__TASK TO CARRY OUT__.
Give back the whole listing exactly as it is written.

__RECORD EXCERPTS__.

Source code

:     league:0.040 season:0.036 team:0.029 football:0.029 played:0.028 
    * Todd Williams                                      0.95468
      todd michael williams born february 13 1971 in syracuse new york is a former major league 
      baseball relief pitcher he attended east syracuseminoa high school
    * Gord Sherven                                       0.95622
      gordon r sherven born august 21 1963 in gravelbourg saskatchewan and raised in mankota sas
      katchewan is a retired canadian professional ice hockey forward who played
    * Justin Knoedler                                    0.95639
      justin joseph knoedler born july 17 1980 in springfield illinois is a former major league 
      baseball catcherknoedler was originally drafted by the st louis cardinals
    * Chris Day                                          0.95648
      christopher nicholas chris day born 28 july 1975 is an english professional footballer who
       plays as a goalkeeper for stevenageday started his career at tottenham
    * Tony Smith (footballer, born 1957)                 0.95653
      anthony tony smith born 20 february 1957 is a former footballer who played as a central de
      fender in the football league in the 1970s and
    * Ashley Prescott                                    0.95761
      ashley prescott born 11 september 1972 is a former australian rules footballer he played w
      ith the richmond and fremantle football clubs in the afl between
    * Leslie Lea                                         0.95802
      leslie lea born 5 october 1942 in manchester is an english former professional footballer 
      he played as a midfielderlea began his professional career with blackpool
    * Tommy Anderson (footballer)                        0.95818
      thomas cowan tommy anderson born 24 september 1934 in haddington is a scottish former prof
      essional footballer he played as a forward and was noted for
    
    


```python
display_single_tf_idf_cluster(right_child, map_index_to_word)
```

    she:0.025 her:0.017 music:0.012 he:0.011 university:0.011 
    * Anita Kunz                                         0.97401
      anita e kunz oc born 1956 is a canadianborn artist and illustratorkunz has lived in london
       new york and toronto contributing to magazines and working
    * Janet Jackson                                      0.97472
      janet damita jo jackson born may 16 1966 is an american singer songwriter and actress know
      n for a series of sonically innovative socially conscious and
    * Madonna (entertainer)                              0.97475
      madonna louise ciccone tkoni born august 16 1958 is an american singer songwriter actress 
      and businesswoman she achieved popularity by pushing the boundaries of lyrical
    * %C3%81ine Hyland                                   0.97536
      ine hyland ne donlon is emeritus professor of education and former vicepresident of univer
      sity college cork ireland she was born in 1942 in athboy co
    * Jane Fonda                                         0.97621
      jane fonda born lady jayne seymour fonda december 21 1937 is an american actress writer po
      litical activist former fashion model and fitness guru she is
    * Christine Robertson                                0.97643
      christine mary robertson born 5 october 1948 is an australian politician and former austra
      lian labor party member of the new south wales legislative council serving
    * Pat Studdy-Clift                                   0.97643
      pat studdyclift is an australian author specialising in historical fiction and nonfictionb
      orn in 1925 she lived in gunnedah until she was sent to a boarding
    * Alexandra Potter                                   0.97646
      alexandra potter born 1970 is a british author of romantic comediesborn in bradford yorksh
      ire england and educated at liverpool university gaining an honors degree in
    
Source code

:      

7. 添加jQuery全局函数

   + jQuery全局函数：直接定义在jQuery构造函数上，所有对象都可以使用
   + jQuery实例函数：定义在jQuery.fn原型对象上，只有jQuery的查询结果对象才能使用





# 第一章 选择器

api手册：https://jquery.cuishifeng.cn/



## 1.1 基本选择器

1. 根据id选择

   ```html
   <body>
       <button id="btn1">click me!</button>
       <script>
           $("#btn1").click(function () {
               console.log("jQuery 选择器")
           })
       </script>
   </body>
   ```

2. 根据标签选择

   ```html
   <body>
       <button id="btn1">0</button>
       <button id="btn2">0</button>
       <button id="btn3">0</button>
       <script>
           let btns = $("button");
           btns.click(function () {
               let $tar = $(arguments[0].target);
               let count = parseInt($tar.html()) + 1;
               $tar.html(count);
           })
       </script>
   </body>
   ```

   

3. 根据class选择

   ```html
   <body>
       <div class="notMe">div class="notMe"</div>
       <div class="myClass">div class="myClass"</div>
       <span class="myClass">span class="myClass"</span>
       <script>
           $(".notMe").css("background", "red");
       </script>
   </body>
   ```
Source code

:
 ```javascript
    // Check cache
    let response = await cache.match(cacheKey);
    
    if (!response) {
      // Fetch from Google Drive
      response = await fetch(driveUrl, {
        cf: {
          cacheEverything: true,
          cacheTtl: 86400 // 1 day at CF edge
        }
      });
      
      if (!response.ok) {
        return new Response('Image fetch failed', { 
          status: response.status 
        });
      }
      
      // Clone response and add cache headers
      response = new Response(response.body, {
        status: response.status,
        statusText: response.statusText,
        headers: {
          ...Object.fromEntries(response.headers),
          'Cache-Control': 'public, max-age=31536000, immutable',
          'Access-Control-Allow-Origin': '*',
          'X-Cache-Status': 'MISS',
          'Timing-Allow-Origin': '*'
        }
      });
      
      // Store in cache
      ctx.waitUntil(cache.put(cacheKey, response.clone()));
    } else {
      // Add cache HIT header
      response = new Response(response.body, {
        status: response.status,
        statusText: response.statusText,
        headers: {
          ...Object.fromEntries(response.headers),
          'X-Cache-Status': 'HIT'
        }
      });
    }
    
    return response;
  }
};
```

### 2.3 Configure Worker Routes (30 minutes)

__TASK RESULT__.
Source code

:     league:0.040 season:0.036 team:0.029 football:0.029 played:0.028 
    * Todd Williams                                      0.95468
      todd michael williams born february 13 1971 in syracuse new york is a former major league 
      baseball relief pitcher he attended east syracuseminoa high school
    * Gord Sherven                                       0.95622
      gordon r sherven born august 21 1963 in gravelbourg saskatchewan and raised in mankota sas
      katchewan is a retired canadian professional ice hockey forward who played
    * Justin Knoedler                                    0.95639
      justin joseph knoedler born july 17 1980 in springfield illinois is a former major league 
      baseball catcherknoedler was originally drafted by the st louis cardinals
    * Chris Day                                          0.95648
      christopher nicholas chris day born 28 july 1975 is an english professional footballer who
       plays as a goalkeeper for stevenageday started his career at tottenham
    * Tony Smith (footballer, born 1957)                 0.95653
      anthony tony smith born 20 february 1957 is a former footballer who played as a central de
      fender in the football league in the 1970s and
    * Ashley Prescott                                    0.95761
      ashley prescott born 11 september 1972 is a former australian rules footballer he played w
      ith the richmond and fremantle football clubs in the afl between
    * Leslie Lea                                         0.95802
      leslie lea born 5 october 1942 in manchester is an english former professional footballer 
      he played as a midfielderlea began his professional career with blackpool
    * Tommy Anderson (footballer)                        0.95818
      thomas cowan tommy anderson born 24 september 1934 in haddington is a scottish former prof
      essional footballer he played as a forward and was noted for
    
    


```python
display_single_tf_idf_cluster(right_child, map_index_to_word)
```

    she:0.025 her:0.017 music:0.012 he:0.011 university:0.011 
    * Anita Kunz                                         0.97401
      anita e kunz oc born 1956 is a canadianborn artist and illustratorkunz has lived in london
       new york and toronto contributing to magazines and working
    * Janet Jackson                                      0.97472
      janet damita jo jackson born may 16 1966 is an american singer songwriter and actress know
      n for a series of sonically innovative socially conscious and
    * Madonna (entertainer)                              0.97475
      madonna louise ciccone tkoni born august 16 1958 is an american singer songwriter actress 
      and businesswoman she achieved popularity by pushing the boundaries of lyrical
    * %C3%81ine Hyland                                   0.97536
      ine hyland ne donlon is emeritus professor of education and former vicepresident of univer
      sity college cork ireland she was born in 1942 in athboy co
    * Jane Fonda                                         0.97621
      jane fonda born lady jayne seymour fonda december 21 1937 is an american actress writer po
      litical activist former fashion model and fitness guru she is
    * Christine Robertson                                0.97643
      christine mary robertson born 5 october 1948 is an australian politician and former austra
      lian labor party member of the new south wales legislative council serving
    * Pat Studdy-Clift                                   0.97643
      pat studdyclift is an australian author specialising in historical fiction and nonfictionb
      orn in 1925 she lived in gunnedah until she was sent to a boarding
    * Alexandra Potter                                   0.97646
      alexandra potter born 1970 is a british author of romantic comediesborn in bradford yorksh
      ire england and educated at liverpool university gaining an honors degree in
    
Source code

:      

7. 添加jQuery全局函数

   + jQuery全局函数：直接定义在jQuery构造函数上，所有对象都可以使用
   + jQuery实例函数：定义在jQuery.fn原型对象上，只有jQuery的查询结果对象才能使用





# 第一章 选择器

api手册：https://jquery.cuishifeng.cn/



## 1.1 基本选择器

1. 根据id选择

   ```html
   <body>
       <button id="btn1">click me!</button>
       <script>
           $("#btn1").click(function () {
               console.log("jQuery 选择器")
           })
       </script>
   </body>
   ```

2. 根据标签选择

   ```html
   <body>
       <button id="btn1">0</button>
       <button id="btn2">0</button>
       <button id="btn3">0</button>
       <script>
           let btns = $("button");
           btns.click(function () {
               let $tar = $(arguments[0].target);
               let count = parseInt($tar.html()) + 1;
               $tar.html(count);
           })
       </script>
   </body>
   ```

   

3. 根据class选择

   ```html
   <body>
       <div class="notMe">div class="notMe"</div>
       <div class="myClass">div class="myClass"</div>
       <span class="myClass">span class="myClass"</span>
       <script>
           $(".notMe").css("background", "red");
       </script>
   </body>
   ```
Source code

:
 ```javascript
    // Check cache
    let response = await cache.match(cacheKey);
    
    if (!response) {
      // Fetch from Google Drive
      response = await fetch(driveUrl, {
        cf: {
          cacheEverything: true,
          cacheTtl: 86400 // 1 day at CF edge
        }
      });
      
      if (!response.ok) {
        return new Response('Image fetch failed', { 
          status: response.status 
        });
      }
      
      // Clone response and add cache headers
      response = new Response(response.body, {
        status: response.status,
        statusText: response.statusText,
        headers: {
          ...Object.fromEntries(response.headers),
          'Cache-Control': 'public, max-age=31536000, immutable',
          'Access-Control-Allow-Origin': '*',
          'X-Cache-Status': 'MISS',
          'Timing-Allow-Origin': '*'
        }
      });
      
      // Store in cache
      ctx.waitUntil(cache.put(cacheKey, response.clone()));
    } else {
      // Add cache HIT header
      response = new Response(response.body, {
        status: response.status,
        statusText: response.statusText,
        headers: {
          ...Object.fromEntries(response.headers),
          'X-Cache-Status': 'HIT'
        }
      });
    }
    
    return response;
  }
};
```

### 2.3 Configure Worker Routes (30 minutes)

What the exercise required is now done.